Projeto coordenado pelo prof. Marcio Tavares d'Amaral e vinculado ao IDEA - Programa de Estudos Avançados/ECO-UFRJ

O trabalho de si, o amor ao mundo

Perdemos a arte de conversar. De nos correspondermos, descobrindo-nos uns aos outros. Perdemos a capacidade de sermos felizes

Publicado no jornal O Globo (22/07/2017)

Já escrevi nesse cantinho de página sobre o “trabalho de si sobre si”. É uma velha lição dos antigos filósofos estoicos, epicuristas e cínicos, uma receita de felicidade pessoal. Pode ainda servir hoje. Deve. Desde que saibamos que “felicidade individual”, para quem tenha entranhas sensíveis (inclusive o coração, cuja nobreza não o faz escapar do seu destino de entranha), pode ser sinônimo de fechado, encaramujado, egoísta, e não deve ser isso. É verdade que quem não consiga entrar em boas relações de amizade consigo mesmo pouco poderá fazer frente ao sofrimento e à humilhação da vida daqueles para quem felicidade é só um substantivo abstrato. Mas não foi o individualismo que os antigos ensinaram. Embora seja uma tentação para quem já estragou o estômago com o mundo em que vamos vivendo.

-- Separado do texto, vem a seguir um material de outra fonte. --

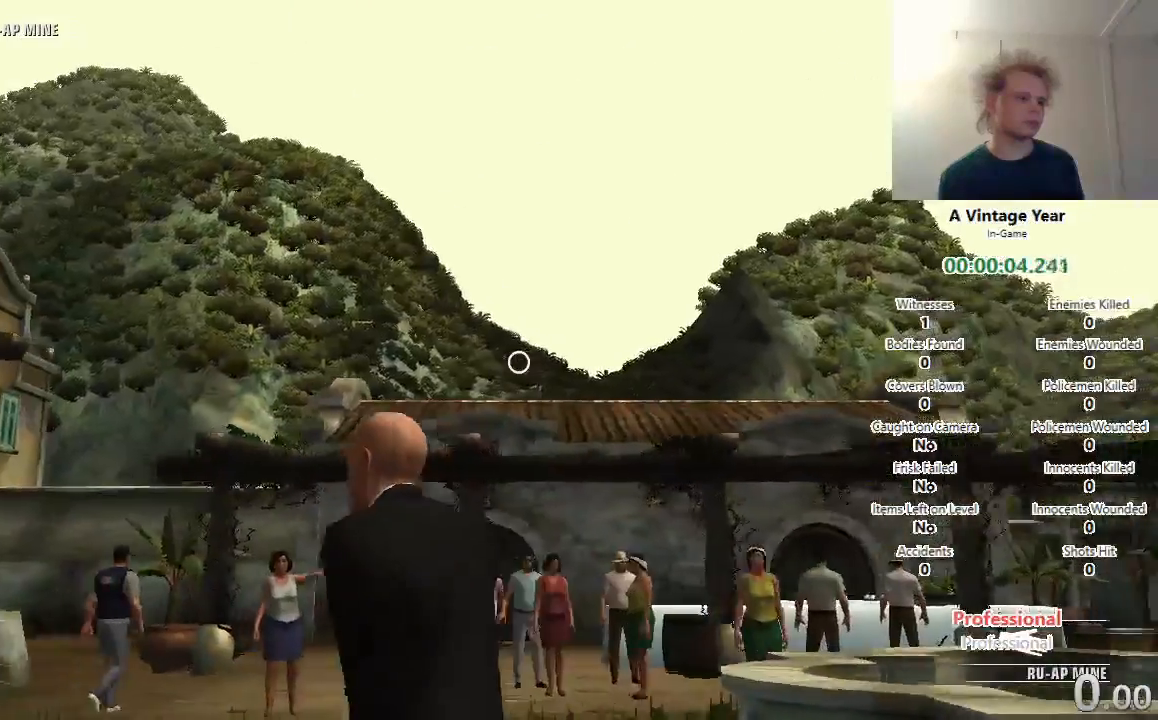
{"keys": ["g"], "events": []}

O conceito, que é bonito desde o seu nome antigo — trabalho de si sobre si —, tem uma bela história. Foucault, que o desencavou no século XX, afirma que essa pode ter sido a verdadeira atividade que o nosso mítico fundador, Sócrates, prescreveu para os filósofos. O que nos ficou dele foi o “conhece-te a ti mesmo”. Mas isso é Platão ouvindo seu mestre. Com um imperativo desses, talvez não tivessem mandado Sócrates tomar veneno. Parece mesmo é que ele andava pela Ágora importunando as pessoas com uma pergunta invasiva: “Você tem cuidado de si?” O que ele queria dizer era: quem não cuida de si como poderá entrar na política e cuidar da cidade? Cuidar de si era um propedêutico para a política. E implicava um rigoroso trabalho. Não vinha de graça, superficialmente. Trabalhar sobre si pode cansar. Ser tirano ou demagogo é tão mais fácil! Talvez essa tenha sido a pergunta politicamente perigosa que levou Sócrates à cicuta. E a ocultação dela pode ter estado na raiz da filosofia como a conhecemos.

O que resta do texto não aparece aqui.